Some new items have been noticed at the Anaheim Mansion since the seasonal HMH has been retired for 2022. One has gotten a lot of attention, the other one hardly any, and yet it is the second one that is the really good one (and, it turns out, isn't entirely new). It represents something very old fashioned. That in turn leads us to consideration of something rather gruesome but fun, and finally, we end the post with a postscript to the previous post about Maleficent's torture chamber in the Sleeping Beauty walk-thru, and that one is all about borrowing. So there you have it.
Something New
A couple of things, actually. People have noticed that a replica of the Haunted Mansion is now perched next to the Ambrose tableau in the attic:
"With Love Affectionate, Father Husband."
Hardly anyone seems to have noticed it, and even when they have, it's been a killer to photograph. I've been begging someone to try to get a good shot for weeks, and dear Shannon at the FB HM fanclub site finally came through with one just today. Kudos, Shann. Until now we've had to make do with fuzzy screen grabs off of videos, like this. (See the raven, top right?)
UPDATE: New and better pictures HERE.
It turns out that these items have been around for some time, but the big card has been in a different spot, harder to see.

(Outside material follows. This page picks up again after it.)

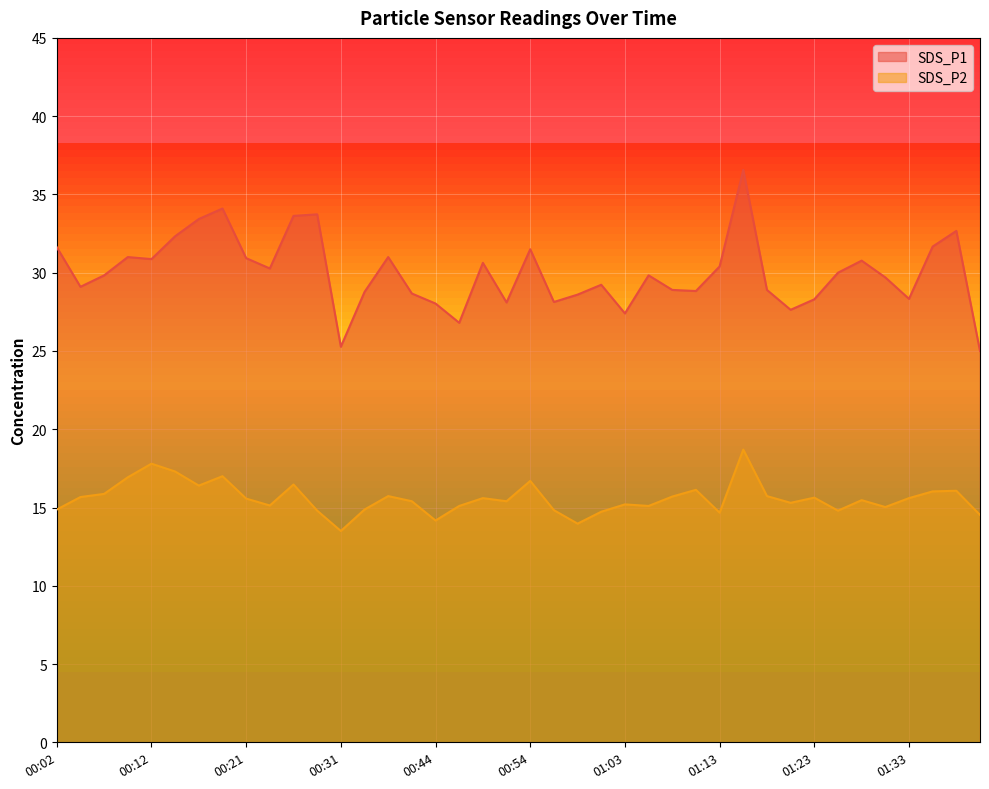

True or false: SDS_P2 and SDS_P1 intersect in this chart.

False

So what is it? Well, what it appears to be is an authentic bit of Victoriana.
Them Vics loved them some personalized floral arrangements at funerals.
I really like this addition for a number of reasons. First, it's subtle, understated, and unannounced, like all good HM enhauntsments should be. Second, the difficulty in noticing it and deciphering it, let alone photographing it, only makes it more agreeable to my tastes. Call me perverse. (Just don't do it too loudly and too often or the patrol dogs might find you and hit you with the ban stick. That's life on social media these days, kids.) It's a secret Mansion goodie only us hardcore know about (at least at this point). Third, the thing itself is not cutesie or cartoony or cynically calculated to sell more tacky HM merch. On the contrary, this little enhauntsment serves no obvious purpose other than to emphasize that the house is a normal, historically accurate Victorian house that happens to be haunted. Which is the correct exegesis of the Mansion.

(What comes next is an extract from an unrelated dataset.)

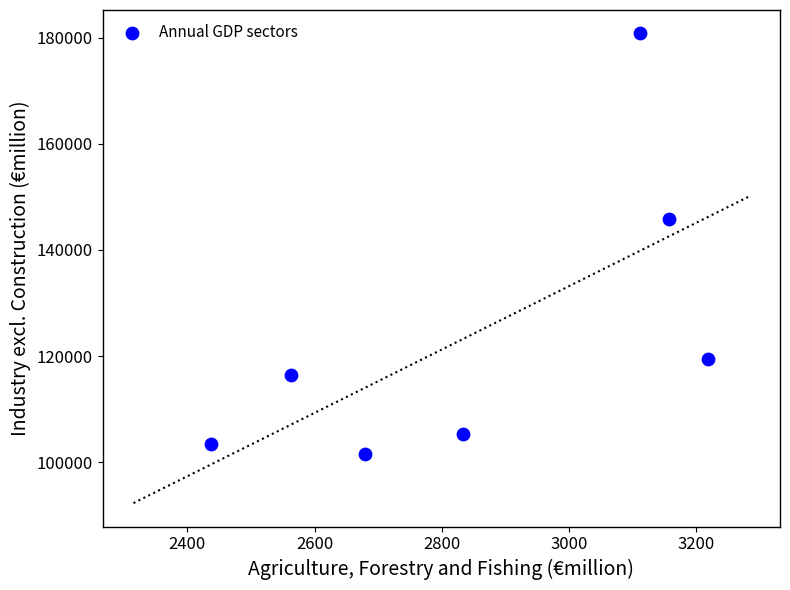

What Y value in the scatter plot is closest to 141159?

145779.7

Gee, what with the Hatbox Ghost, the April-December portrait, and now this, I have to say I'm mostly pleased with the tone of most of the enhauntsments in Anaheim over the last decade or so. (The new berm graveyard was mostly okay, too.) Maybe I'm just getting soft in my old age? Naaaah.
Something Grue - some
The "borrowed" thing belongs in a postscript below, so not only are we mangling the jingle but we're going out of order. Call me perverse.
(Oh yes, please do).
That new bit of Victoriana in the Conservatory is actually a perfect set-up for this next item. I've always known that the Vics were pretty eccentric and had morbid senses of humor, but I didn't realize that one of their predilections was perfectly in tune with the Mansion's attic portraits. You all know how all of Connie's husbands' heads come and go. Here they are gone, which is much the more difficult phase to photograph, but Daveland, you rock, brother.

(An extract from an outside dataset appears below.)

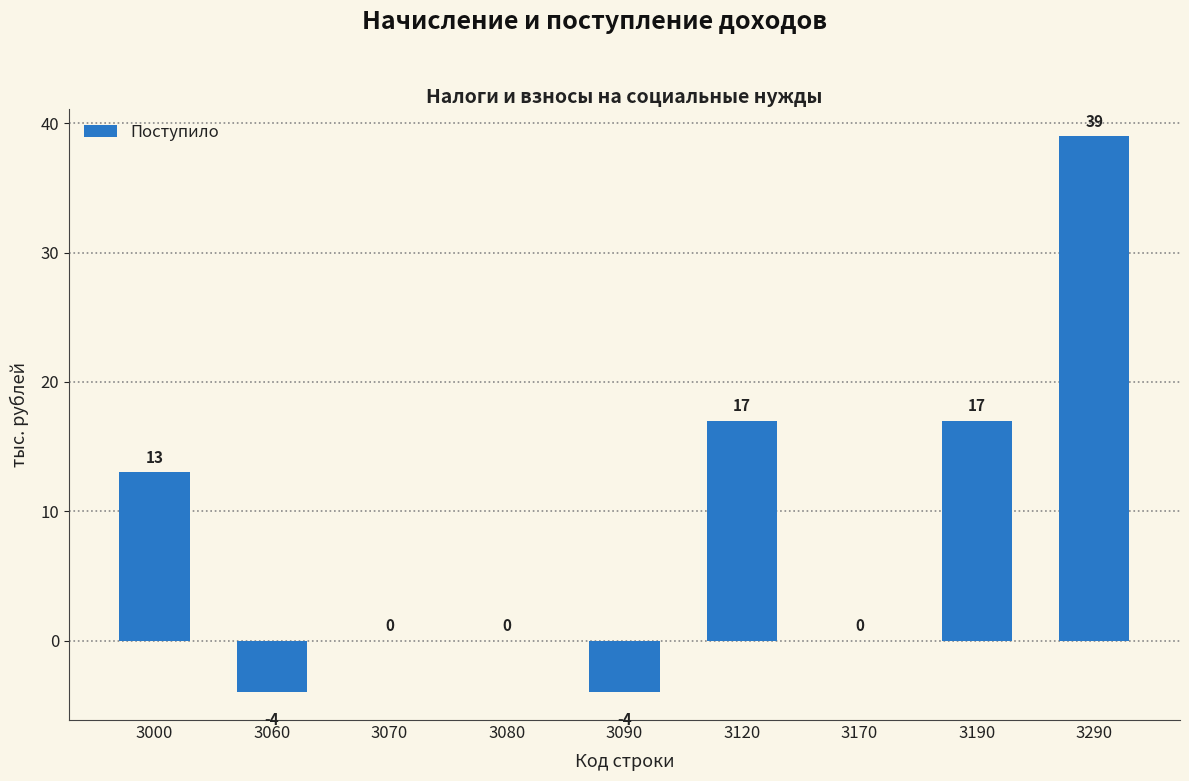

How many distinct data groups are displayed?

1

Note that these are not presented as paintings but as tinted photographs. That's significant, because I just learned recently that the Victorians loved to make comic photos of themselves in a state of decapitation. You have to wonder if the Imagineers were inspired by photos like these:
Serves her right.
I have to admit that discovering this Victorian fad gives me some grudging new respect for the attic portraits. In my book they've always been one of the only good things about the 2006 attic renovation anyway, and now they seem more authentic than ever. (Connie can still disappear anytime, and I'll shed no tears for her departure, but you already knew that.)
Something Borrowed (A Postscript)
The previous post about Maleficent's torture chamber in the Sleeping Beauty walk-thru did ignore one item in the scene that maybe should have been included. Hanging over on the far right is this thing that looks like a giant "morning star" mace, hanging from a long swag chain:
Here's Chris Merritt's digital recreation of what the original 1957 specimen looked like:
I am not at liberty to show you the original prop as it appears on Ken Anderson's blueprints, but I can tell you it looks a lot like this:
It's obviously modeled on that well-known piece of medieval weaponry, the "morning star" flail mace, except that it's ludicrously large, in keeping with the surreal-unreal ambiguity of Mal's torture chamber:
The question before the bar (and where did that bartender go? My glass is empty). Anyway, the question is: was this item borrowed from Piranesi's Imaginery Prisons, like several other items in the tableau certainly were?Not directly, no. But I can't help noticing that Piranesi's prisons are simply chock-full of huge, suspended light fixtures that certainly look very unfriendly, and that some rather nasty, spiky things are frequently found lurking in the vicinity. It's pure speculation, but since we know for a fact that Ken drew inspiration for his dungeon from these prints, it's not hard to imagine him combining some disparate elements found in them to create the giant mace in Maleficent's playroom.